А дома было полно гостей в этот вечер: пришли Русьев, Серго, еще два офицера, слушатели Морской академии, блондинка в черном шелковом платье — врач Клавдия Дмитриевна; она рассказывала какой-то анекдот, все смеялись, Серго — больше всех, и она сама непрестанно смеялась. Мне показалось, что она делает это лишь для того, чтобы все видели, какие у нее белые, ровные зубы. Отец спросил:
— Ну, как встретил вас адмирал?
Все принялись вспоминать адмирала: одному он помог перед экзаменами, другого выручил, когда его хотели исключить из училища.
Серго был в ударе и рассказывал о боях, чего раньше с ним никогда не бывало. Мама старалась не пропустить ни одного слова — отец не охотник вспоминать пережитое.
Клавдия Дмитриевна улыбалась, хотя ничего смешного в рассказе Серго не было. Русьев косился на нее, топорща светлые усики.

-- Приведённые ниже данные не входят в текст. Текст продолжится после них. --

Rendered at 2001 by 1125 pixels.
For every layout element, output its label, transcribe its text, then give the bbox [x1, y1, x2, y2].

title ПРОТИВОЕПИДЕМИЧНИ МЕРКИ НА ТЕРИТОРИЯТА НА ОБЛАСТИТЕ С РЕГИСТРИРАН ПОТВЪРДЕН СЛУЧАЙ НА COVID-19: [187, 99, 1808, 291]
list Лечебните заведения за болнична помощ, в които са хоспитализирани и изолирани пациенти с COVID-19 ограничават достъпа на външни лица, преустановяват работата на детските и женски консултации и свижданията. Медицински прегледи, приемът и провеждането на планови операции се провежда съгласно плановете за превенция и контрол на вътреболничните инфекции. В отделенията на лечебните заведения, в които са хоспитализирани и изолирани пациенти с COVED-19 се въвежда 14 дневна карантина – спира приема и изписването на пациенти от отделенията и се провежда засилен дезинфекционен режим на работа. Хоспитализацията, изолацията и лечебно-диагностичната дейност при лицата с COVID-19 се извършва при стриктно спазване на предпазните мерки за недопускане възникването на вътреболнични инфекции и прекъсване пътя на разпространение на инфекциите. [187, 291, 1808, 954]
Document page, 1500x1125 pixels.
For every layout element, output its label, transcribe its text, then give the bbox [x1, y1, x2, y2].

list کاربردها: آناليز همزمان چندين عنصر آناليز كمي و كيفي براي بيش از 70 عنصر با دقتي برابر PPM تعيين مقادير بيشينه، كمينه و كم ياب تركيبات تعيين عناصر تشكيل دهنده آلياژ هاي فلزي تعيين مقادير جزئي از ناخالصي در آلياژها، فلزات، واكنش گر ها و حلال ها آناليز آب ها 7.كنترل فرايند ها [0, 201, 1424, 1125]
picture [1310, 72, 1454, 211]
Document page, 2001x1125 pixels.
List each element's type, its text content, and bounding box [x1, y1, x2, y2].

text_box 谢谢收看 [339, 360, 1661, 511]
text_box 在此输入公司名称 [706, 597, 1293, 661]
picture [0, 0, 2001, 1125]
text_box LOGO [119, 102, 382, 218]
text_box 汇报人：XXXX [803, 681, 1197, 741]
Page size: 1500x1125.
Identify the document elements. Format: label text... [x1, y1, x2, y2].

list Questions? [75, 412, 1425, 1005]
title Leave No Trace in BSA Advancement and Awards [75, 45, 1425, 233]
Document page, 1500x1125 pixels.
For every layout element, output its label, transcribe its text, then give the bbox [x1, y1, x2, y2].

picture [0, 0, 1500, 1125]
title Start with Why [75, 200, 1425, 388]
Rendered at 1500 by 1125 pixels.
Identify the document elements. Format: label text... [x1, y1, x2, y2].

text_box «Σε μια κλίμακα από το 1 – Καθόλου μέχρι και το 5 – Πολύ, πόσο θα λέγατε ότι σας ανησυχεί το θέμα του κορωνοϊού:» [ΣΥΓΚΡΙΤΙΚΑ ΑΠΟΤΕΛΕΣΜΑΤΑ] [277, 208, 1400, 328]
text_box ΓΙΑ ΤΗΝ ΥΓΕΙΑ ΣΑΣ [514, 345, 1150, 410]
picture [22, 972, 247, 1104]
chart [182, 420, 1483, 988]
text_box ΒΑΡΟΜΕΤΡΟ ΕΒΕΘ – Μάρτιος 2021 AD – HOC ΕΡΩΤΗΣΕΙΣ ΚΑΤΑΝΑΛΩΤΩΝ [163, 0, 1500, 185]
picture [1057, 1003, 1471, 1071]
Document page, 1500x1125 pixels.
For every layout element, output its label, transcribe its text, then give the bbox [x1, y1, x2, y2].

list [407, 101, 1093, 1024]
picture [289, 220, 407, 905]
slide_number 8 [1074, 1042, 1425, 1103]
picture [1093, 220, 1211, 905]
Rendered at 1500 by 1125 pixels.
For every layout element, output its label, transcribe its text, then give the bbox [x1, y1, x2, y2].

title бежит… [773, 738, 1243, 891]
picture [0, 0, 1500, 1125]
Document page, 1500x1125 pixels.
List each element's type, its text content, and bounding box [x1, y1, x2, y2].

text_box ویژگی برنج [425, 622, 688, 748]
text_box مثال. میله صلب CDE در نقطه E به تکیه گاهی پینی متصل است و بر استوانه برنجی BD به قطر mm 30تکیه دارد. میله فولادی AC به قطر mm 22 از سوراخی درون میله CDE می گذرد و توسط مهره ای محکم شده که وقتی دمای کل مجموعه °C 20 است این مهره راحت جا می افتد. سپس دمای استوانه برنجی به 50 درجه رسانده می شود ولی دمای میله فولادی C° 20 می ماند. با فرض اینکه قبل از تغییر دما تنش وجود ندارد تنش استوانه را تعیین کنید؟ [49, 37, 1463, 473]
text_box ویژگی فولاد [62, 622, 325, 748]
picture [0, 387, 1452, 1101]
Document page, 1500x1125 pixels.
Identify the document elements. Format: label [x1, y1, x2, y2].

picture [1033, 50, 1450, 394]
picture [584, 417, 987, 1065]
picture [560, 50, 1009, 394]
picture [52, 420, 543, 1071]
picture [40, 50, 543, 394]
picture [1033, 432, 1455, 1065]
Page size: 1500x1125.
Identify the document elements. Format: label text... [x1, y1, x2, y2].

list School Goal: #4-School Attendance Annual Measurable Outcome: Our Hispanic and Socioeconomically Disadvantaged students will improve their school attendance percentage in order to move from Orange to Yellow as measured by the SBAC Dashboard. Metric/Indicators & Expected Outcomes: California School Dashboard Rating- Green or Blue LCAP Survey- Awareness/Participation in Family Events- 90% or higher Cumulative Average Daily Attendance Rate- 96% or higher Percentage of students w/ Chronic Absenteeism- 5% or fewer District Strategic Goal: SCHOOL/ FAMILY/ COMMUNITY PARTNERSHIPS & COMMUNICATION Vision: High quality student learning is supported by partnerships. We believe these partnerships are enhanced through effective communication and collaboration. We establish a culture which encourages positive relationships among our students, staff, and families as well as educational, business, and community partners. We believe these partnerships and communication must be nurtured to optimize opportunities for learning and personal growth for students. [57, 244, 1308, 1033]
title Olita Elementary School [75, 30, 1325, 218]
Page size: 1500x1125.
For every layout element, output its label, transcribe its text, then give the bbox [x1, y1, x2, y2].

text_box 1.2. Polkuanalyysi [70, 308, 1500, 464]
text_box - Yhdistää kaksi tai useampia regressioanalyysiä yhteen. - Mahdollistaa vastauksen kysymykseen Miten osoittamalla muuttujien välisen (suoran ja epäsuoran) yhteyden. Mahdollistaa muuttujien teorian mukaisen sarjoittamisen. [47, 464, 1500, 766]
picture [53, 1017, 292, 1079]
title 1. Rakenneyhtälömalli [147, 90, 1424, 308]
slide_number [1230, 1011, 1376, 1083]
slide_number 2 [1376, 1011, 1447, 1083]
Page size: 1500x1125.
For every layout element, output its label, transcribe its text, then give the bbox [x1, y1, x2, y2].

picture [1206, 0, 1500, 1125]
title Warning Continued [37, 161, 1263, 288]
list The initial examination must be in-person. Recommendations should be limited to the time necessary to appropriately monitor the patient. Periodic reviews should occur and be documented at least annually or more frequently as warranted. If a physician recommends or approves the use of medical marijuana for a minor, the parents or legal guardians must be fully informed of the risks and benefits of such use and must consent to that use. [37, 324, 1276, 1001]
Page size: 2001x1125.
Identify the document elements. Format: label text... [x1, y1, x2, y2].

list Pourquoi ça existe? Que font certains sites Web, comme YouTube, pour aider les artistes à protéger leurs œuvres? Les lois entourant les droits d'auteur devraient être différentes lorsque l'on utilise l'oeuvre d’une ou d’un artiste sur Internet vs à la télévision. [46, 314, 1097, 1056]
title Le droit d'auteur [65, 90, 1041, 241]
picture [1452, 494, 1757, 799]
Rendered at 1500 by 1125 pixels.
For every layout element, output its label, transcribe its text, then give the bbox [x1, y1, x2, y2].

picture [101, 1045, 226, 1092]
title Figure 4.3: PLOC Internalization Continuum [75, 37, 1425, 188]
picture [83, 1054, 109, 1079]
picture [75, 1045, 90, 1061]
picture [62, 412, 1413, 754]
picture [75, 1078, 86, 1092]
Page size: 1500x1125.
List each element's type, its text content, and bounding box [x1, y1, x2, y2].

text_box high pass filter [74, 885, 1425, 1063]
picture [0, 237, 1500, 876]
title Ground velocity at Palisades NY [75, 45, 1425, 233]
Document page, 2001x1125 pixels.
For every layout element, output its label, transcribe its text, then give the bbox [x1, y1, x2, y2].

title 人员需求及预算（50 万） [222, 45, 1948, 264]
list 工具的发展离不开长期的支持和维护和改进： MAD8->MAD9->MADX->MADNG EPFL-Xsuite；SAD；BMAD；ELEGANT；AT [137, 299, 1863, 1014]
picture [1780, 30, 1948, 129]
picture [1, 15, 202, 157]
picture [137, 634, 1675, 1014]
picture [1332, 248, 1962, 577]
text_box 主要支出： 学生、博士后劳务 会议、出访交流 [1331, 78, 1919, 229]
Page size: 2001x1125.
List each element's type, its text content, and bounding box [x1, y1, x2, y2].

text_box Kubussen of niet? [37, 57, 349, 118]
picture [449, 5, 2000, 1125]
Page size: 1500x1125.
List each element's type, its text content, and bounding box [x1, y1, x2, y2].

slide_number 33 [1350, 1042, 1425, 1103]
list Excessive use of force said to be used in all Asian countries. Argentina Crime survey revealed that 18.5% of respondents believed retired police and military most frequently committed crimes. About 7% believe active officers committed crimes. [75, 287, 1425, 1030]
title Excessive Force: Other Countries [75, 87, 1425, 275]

Не дослушав, я ушел в свою комнату. «Антонина, у тебя будет мачеха! Хорошо, что ты взрослая. У этой Клавдии Дмитриевны — улыбка фальшивая, глаза — тоже фальшивые, и так и кажется, что они мигом могут сощуриться и стать злыми, а улыбка превратится в гримасу… Но я тебя в обиду не дам!»
Тут вошел Серго.
— Никита, у тебя где-то альбом с нашими фотоснимками.
Он увидел портрет Антонины. Портрет стоял в рамке и надписи не было видно.
— До чего же она похожа на мать! Ты знаешь, у нее даже интонации стали Аннушкины…
Серго призадумался, перебирая густые черные усики. Он забыл, что пришел за альбомом.
— Никита, скажи, как бы она отнеслась к новой матери?
— Она никогда не забудет мать, — ответил я резко; он подтвердил:
— Я тоже думаю, не забудет. И я ни за что бы не пошел на это, — продолжал он, словно в чем-то сам себя убеждая, — если бы ей было лет двенадцать, тринадцать. Но ей — восемнадцать, она взрослая, я могу устраивать свою жизнь. Не могу больше жить в одиночестве, это слишком тяжело, Никита…
Он словно оправдывался передо мной. А что я мог ему посоветовать? Чтобы он не женился? Да какое я имел право вмешиваться в его жизнь? Ему уже за сорок…
— Серго, что же вы? — нетерпеливо позвал его «ее» голос.